The government of Japan is seeking to simplify the process of calculating and filing tax on cryptocurrency gains in the country, according to local news reports.
Following its general assembly meeting, the country’s tax commission, responsible tax policies announced that it was seeking improvements to the current tax filing system that will help investors report their tax gains more accurately.
During the meeting held on Wednesday, the commission reportedly discussed a number of methods to simplify the tax filing process.
This comes after a Japanese lawmaker Senator Kenji Fukimaki called for a change in the designation of cryptocurrency tax from miscellaneous taxes earlier this year. At the time, Japan’s deputy prime minister cautioned against the move citing the “international nature” of cryptocurrencies. He expressed concern that the citizens may not understand a “separate declared taxation” which Fukimaki proposed.
As it appears, the current tax filing system is equally difficult to understand as the tax committee noted. According to Sankei, calculating crypto profits can be cumbersome since the price of cryptocurrency varies on different trading platforms. The current “miscellaneous tax” system applies a sliding rate from 15 to 55 percent to annual gains above 200,000 yen (around $1,800 USD).

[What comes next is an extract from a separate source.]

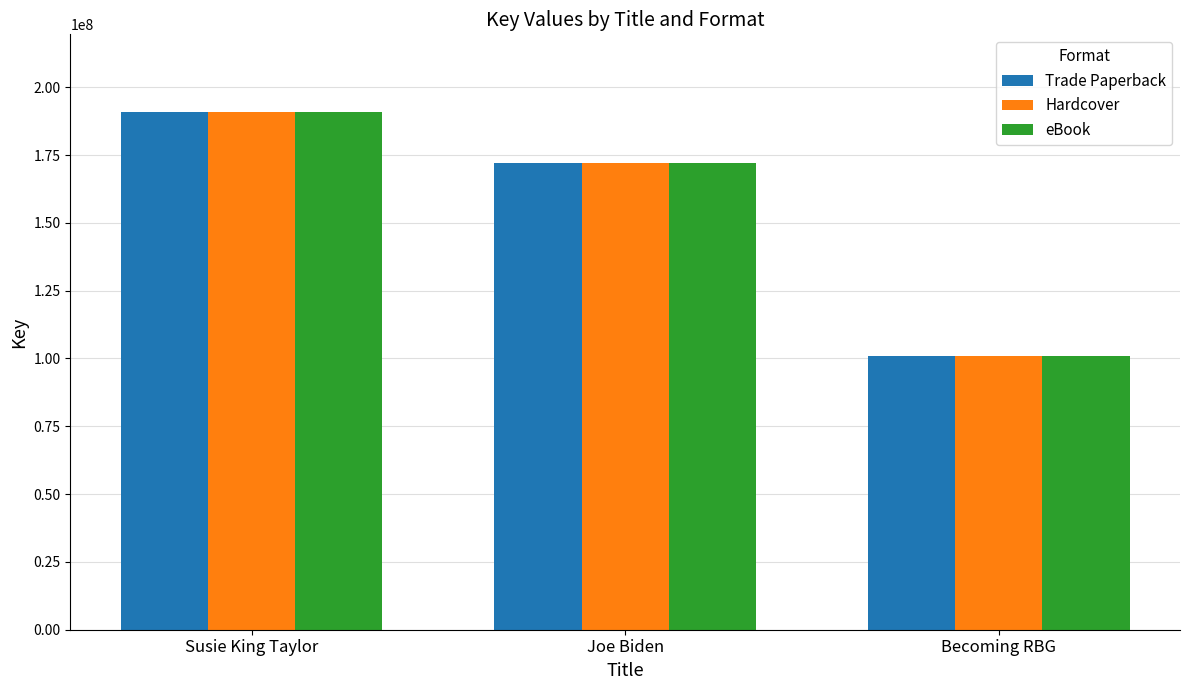

Where is eBook nearest to the value 145919121?

Joe Biden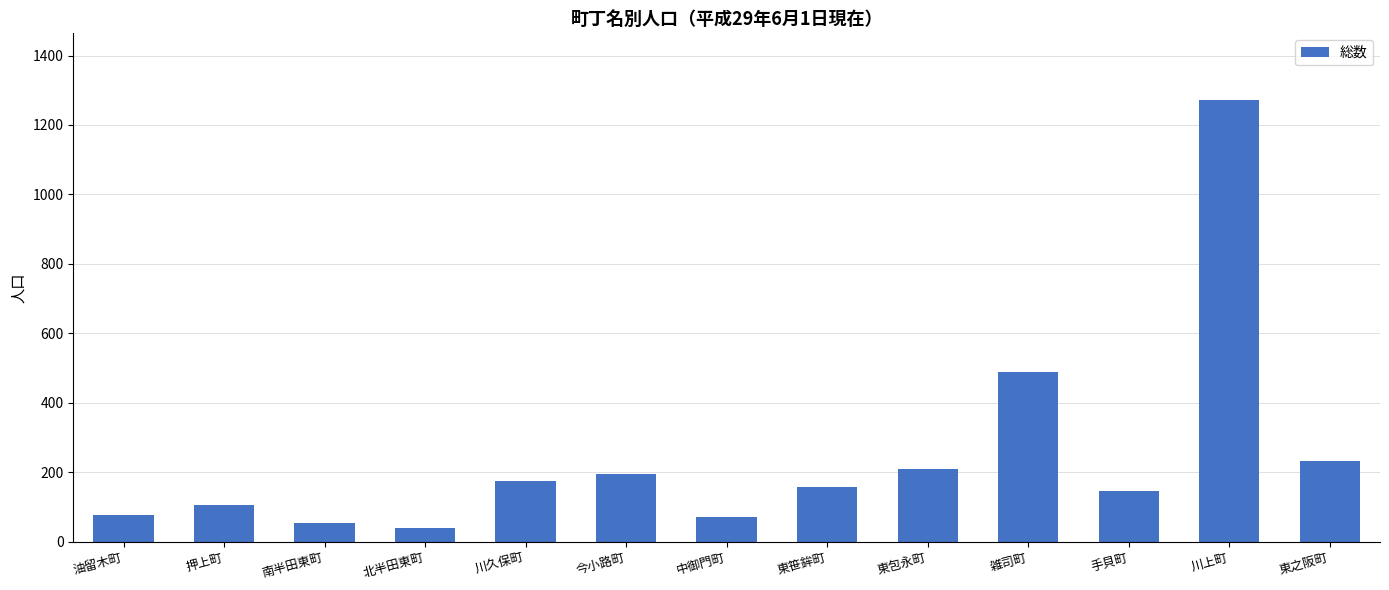

At which category does the chart reach its peak across all series?

川上町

But cryptocurrency gains accrue through different means including through cryptocurrency mining, trading with other cryptocurrencies and trading with fiat currencies. Furthermore, cryptocurrencies can be used in exchange for goods and services which brings another angle to crypto gains and reporting.
It becomes difficult for crypto traders to file accurate tax reports if there are no standardized prices and transaction data.
It is in this area of standardization that the committee centered its discussions. Loosely translated, the assembly concluded that “the [cryptocurrency] environment should be adjusted so that tax returns can be simplified.” This will make it easier for taxpayers to calculate their cryptocurrency profits when traded against both fiat currencies and other cryptocurrencies.
According to reports, the president of the Tax Committee, Minoru Nakazato called for a holistic approach to the tax adjustments calling for expert consultations and town hall meetings. He was quoted as saying:
“Since it is necessary to take into consideration frameworks other than the taxation system and business practices, we will hold a small meeting of experts to deepen the discussion while listening to outside opinions.”
Simplifying Cryptocurrency Tax Filing in the United States
The tax office in the U.S. can take a leaf from its counterpart in Japan and hearken to calls to clarify its tax guidelines.
“We, therefore, write again today to strongly urge the IRS to issue updated guidance, providing additional clarity for taxpayers seeking to better understand and comply with their tax obligations when using virtual currencies,” a portion of the letter read.
The lawmakers stressed that the tax guidelines being used—a preliminary guide issued in 2014—was due to be updated. They also raised questions about the enforcement actions that were being taken against crypto holders despite the lack of a comprehensive virtual currency strategy. A notable case involved the summons issued to Coinbase to release data of some of its users. After a court case the followed, Coinbase was forced to release details of 13,000 customers.